Here's another post with advice on what sorts of hats suit which face shapes. I'm still looking for one that takes into account that you might want to put your hair up in the hat, but in the meantime, this is still helpful, I think. However, I'd have to actually figure out my face shape in order to understand the advice. I've read the descriptions and they always baffle me a bit.
And another perspective on adjusting to covering your head or hair. Melissa's very intentional gradual transition connected to me to my own experience of engagement very strongly. Here I was, "off the market" and yet not yet married, and feeling like it was an appropriate time to start playing with the equivalent of an engagement ring on my head. Of course, I already covered partially, for other reasons, but already at that point, it made me start thinking of my caps and headbands as double-purpose coverings.
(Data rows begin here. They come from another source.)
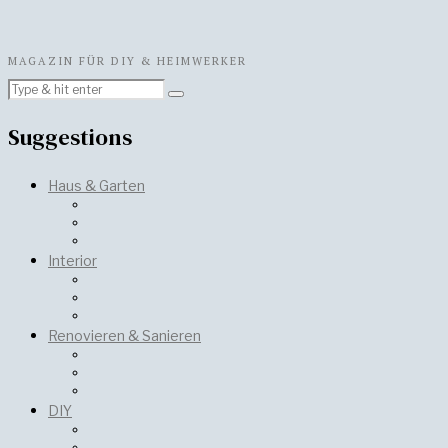
MAGAZIN FÜR DIY & HEIMWERKER
Suggestions
Haus & Garten
Interior
Renovieren & Sanieren
DIY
It also meant that I already had lots of practice in thinking about how to get scarves to stay on my head by the time I got married.
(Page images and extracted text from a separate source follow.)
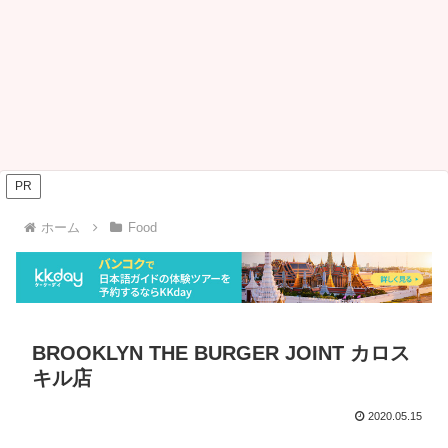
PR
ホーム
Food
BROOKLYN THE BURGER JOINT カロス
キル店
2020.05.15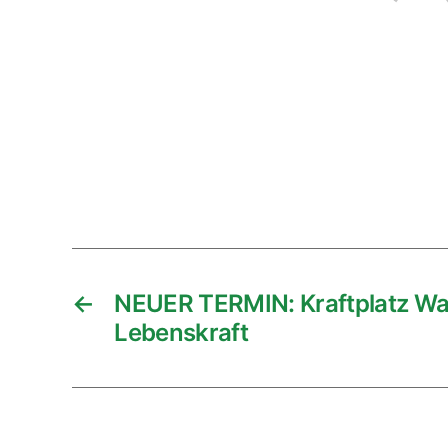
←
NEUER TERMIN: Kraftplatz Was
Lebenskraft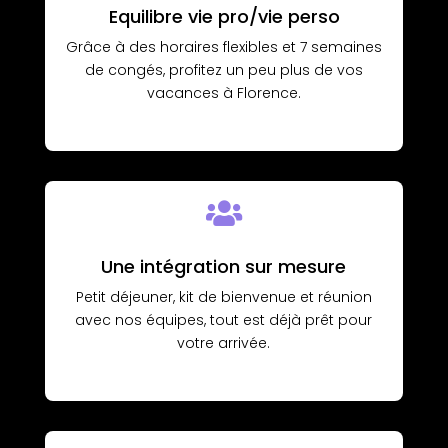
Equilibre vie pro/vie perso
Grâce à des horaires flexibles et 7 semaines
de congés, profitez un peu plus de vos
vacances à Florence.

Une intégration sur mesure
Petit déjeuner, kit de bienvenue et réunion
avec nos équipes, tout est déjà prêt pour
votre arrivée.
Here's a personal reflection about hair covering through the course of a marriage, divorce and up-coming remarriage. It isn't something I've really touched on, in this blog, and I really appreciated the perspective. I think you will too. Here's the same author's thoughts shortly after her divorce. A lot of attention around women's head covering gets put into newlyweds and engaged women contemplating this practice. Very little that I've seen goes into talking about divorce, loss and other changes that are less pleasant and exciting. But that's part of a full and authentic look at any religious practice- how does it interface with the whole life? I'm grateful for these posts opening up that door for me to look inside.